Pandas library of python is very useful for the manipulation of mathematical data and is widely used in the field of machine learning.It comprises many methods for its proper functioning. loc() and iloc() are one of those methods. These are used in slicing data from the Pandas DataFrame.

The loc() function is label based data selecting method which means that we have to pass the name of the row or column which we want to select. This method includes the last element of the range passed in it, unlike iloc(). loc() can accept the boolean data unlike iloc(). Many operations can be performed using the loc() method

In [None]:
data_BM = pd.read_csv('../accio/bigmart_data.csv')
data_BM

In [None]:
dairy=data_BM.loc[data_BM['Item_Type']=='Dairy']

In [None]:
dairy

In [None]:
dairy_medium1=data_BM.loc[(data_BM['Item_Type']=='Dairy') & (data_BM['Outlet_Size']=='Medium')]
dairy_medium1

In [None]:
dairy_medium=data_BM.loc[(data_BM['Item_Type']=='Dairy') & (data_BM['Outlet_Size']=='Medium')]

In [None]:
dairy_medium=data_BM.loc[(data_BM['Item_Type']=='Dairy') & (data_BM['Outlet_Size']=='Medium')]

In [None]:
dairy_medium

In [None]:
dairy_medium['Outlet_Establishment_Year'].unique()

§ **Things to do**
- 1) Answer these from the pandas passage:
(a) What are loc() and iloc() used for?
(b) What file path is passed to pd.read_csv?
(c) The final line of code calls .unique() on which column?
- 2) List every variable name that receives a value through "=" in the code of the pandas passage.

§ **Data supplied**
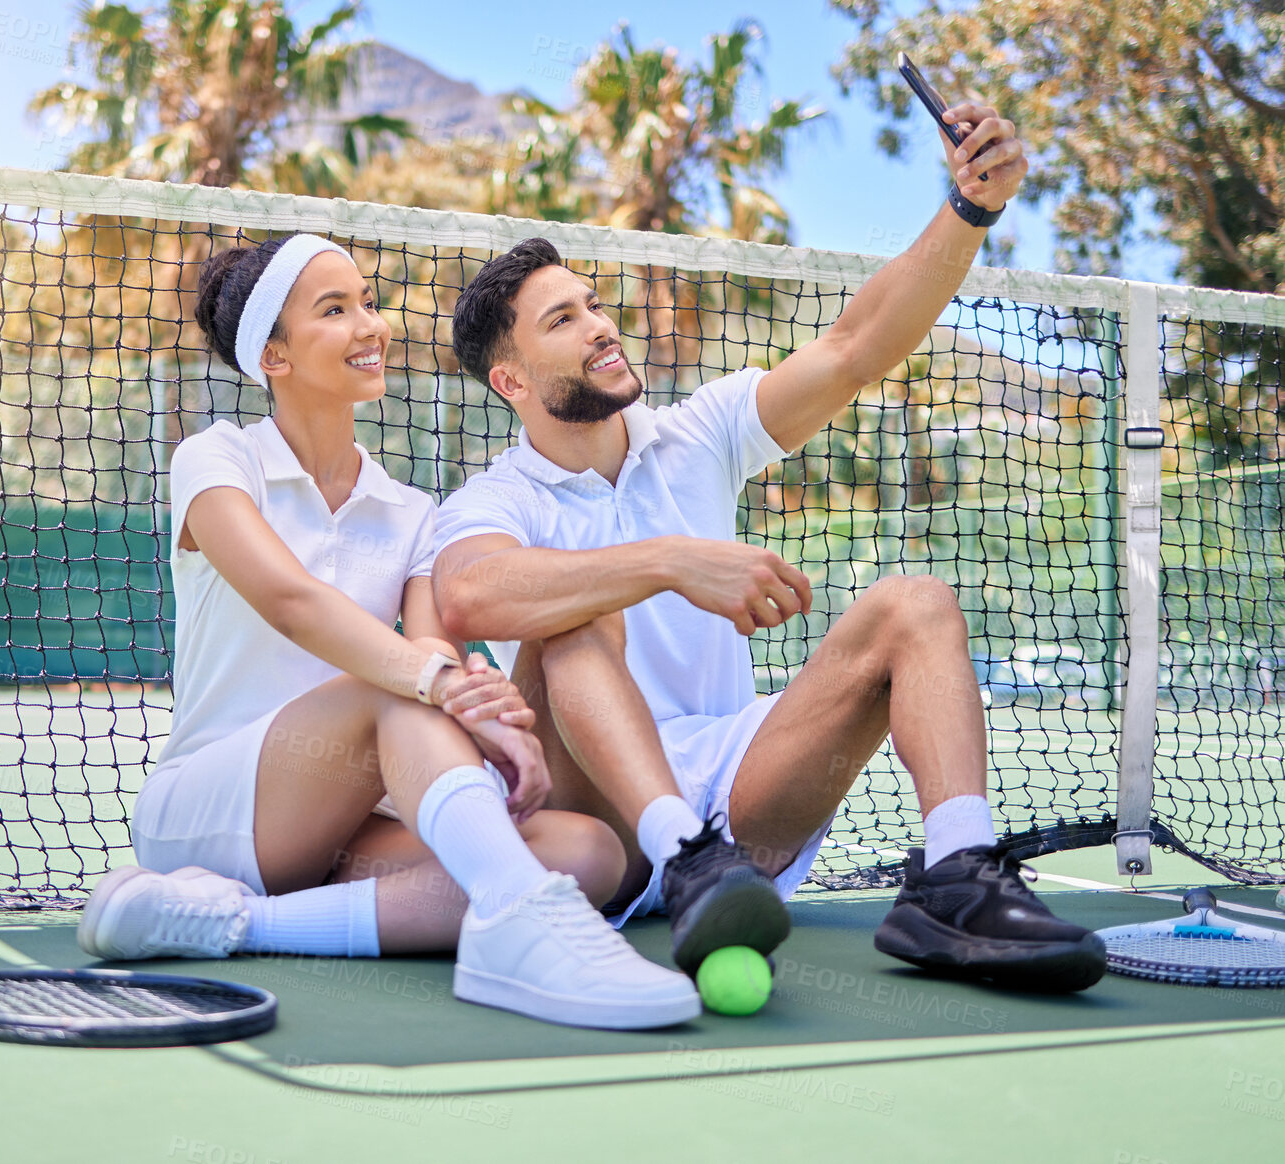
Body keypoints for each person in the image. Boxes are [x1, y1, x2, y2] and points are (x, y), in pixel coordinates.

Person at [432, 100, 1106, 991]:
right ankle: (679, 849)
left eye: (593, 305)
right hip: (596, 821)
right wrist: (670, 560)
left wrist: (971, 206)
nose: (599, 324)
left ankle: (955, 876)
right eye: (562, 321)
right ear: (511, 380)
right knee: (574, 618)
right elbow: (471, 595)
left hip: (742, 794)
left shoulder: (698, 432)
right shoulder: (496, 496)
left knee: (917, 605)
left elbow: (856, 347)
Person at [77, 233, 700, 1029]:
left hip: (350, 820)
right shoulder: (217, 457)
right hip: (211, 809)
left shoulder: (412, 512)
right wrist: (436, 682)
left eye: (368, 302)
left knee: (588, 853)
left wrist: (483, 713)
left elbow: (435, 648)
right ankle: (517, 925)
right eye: (334, 311)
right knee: (396, 693)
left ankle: (230, 923)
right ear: (274, 356)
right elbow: (290, 600)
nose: (371, 325)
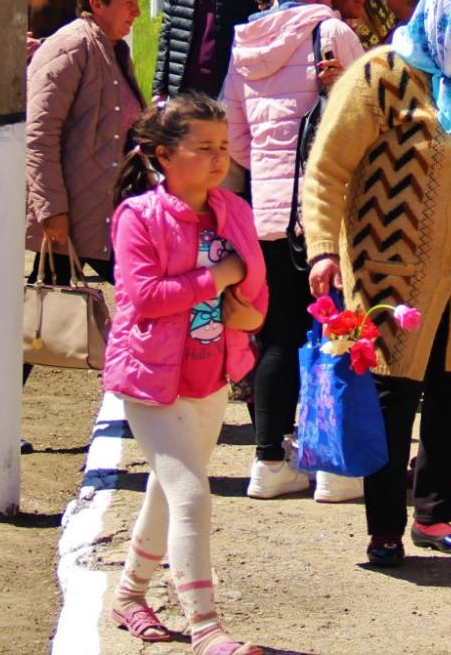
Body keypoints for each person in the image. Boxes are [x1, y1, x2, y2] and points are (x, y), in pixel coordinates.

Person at [301, 0, 451, 568]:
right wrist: (323, 249)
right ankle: (383, 527)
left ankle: (434, 514)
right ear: (439, 25)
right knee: (390, 397)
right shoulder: (379, 77)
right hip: (390, 269)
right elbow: (325, 171)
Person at [102, 94, 269, 655]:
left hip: (213, 375)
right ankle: (206, 628)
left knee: (168, 489)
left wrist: (248, 311)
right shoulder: (138, 217)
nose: (219, 158)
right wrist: (216, 278)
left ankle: (129, 595)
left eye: (223, 147)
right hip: (152, 379)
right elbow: (143, 298)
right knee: (191, 494)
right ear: (163, 156)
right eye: (203, 148)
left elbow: (255, 292)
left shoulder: (235, 211)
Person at [221, 0, 366, 502]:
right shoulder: (328, 31)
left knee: (278, 334)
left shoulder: (245, 42)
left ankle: (268, 461)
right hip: (325, 210)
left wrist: (265, 163)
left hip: (267, 211)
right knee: (336, 327)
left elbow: (235, 136)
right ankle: (330, 463)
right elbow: (366, 109)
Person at [24, 0, 150, 389]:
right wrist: (51, 211)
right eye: (129, 2)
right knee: (40, 316)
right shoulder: (70, 46)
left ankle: (143, 390)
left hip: (102, 208)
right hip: (72, 214)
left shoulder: (111, 47)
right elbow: (39, 133)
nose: (136, 12)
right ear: (97, 3)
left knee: (40, 317)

§ **Numbered answers**
- 1)
(a) They are used to slice data from the Pandas DataFrame.
(b) '../accio/bigmart_data.csv'
(c) 'Outlet_Establishment_Year'

- 2) data_BM, dairy, dairy_medium1, dairy_medium